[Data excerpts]
──────────

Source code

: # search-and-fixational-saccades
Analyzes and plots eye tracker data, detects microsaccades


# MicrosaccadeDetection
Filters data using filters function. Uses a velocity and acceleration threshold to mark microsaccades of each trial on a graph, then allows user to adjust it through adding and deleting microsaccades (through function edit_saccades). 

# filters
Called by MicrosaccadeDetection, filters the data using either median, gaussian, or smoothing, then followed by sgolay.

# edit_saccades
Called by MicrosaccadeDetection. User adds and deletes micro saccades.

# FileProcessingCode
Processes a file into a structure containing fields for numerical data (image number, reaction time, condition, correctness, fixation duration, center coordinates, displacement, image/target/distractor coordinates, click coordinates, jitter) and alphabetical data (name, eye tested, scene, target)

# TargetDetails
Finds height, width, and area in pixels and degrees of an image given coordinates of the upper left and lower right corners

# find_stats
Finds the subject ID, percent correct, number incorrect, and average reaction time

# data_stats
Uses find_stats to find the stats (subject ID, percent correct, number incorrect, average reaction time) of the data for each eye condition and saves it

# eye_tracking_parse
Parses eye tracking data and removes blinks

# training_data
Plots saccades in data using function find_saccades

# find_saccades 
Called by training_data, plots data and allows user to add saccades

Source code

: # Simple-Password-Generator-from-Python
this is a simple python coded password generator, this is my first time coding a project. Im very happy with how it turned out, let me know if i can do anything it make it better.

──────────

• HOW TO COMPLETE THIS TASK: Reproduce exactly the line bearing "Called by MicrosaccadeDetection, filters" and all the lines that come after it in the records above; add nothing.

• ANSWER BOX:
Called by MicrosaccadeDetection, filters the data using either median, gaussian, or smoothing, then followed by sgolay.

# edit_saccades
Called by MicrosaccadeDetection. User adds and deletes micro saccades.

# FileProcessingCode
Processes a file into a structure containing fields for numerical data (image number, reaction time, condition, correctness, fixation duration, center coordinates, displacement, image/target/distractor coordinates, click coordinates, jitter) and alphabetical data (name, eye tested, scene, target)

# TargetDetails
Finds height, width, and area in pixels and degrees of an image given coordinates of the upper left and lower right corners

# find_stats
Finds the subject ID, percent correct, number incorrect, and average reaction time

# data_stats
Uses find_stats to find the stats (subject ID, percent correct, number incorrect, average reaction time) of the data for each eye condition and saves it

# eye_tracking_parse
Parses eye tracking data and removes blinks

# training_data
Plots saccades in data using function find_saccades

# find_saccades 
Called by training_data, plots data and allows user to add saccades

Source code

: # Simple-Password-Generator-from-Python
this is a simple python coded password generator, this is my first time coding a project. Im very happy with how it turned out, let me know if i can do anything it make it better.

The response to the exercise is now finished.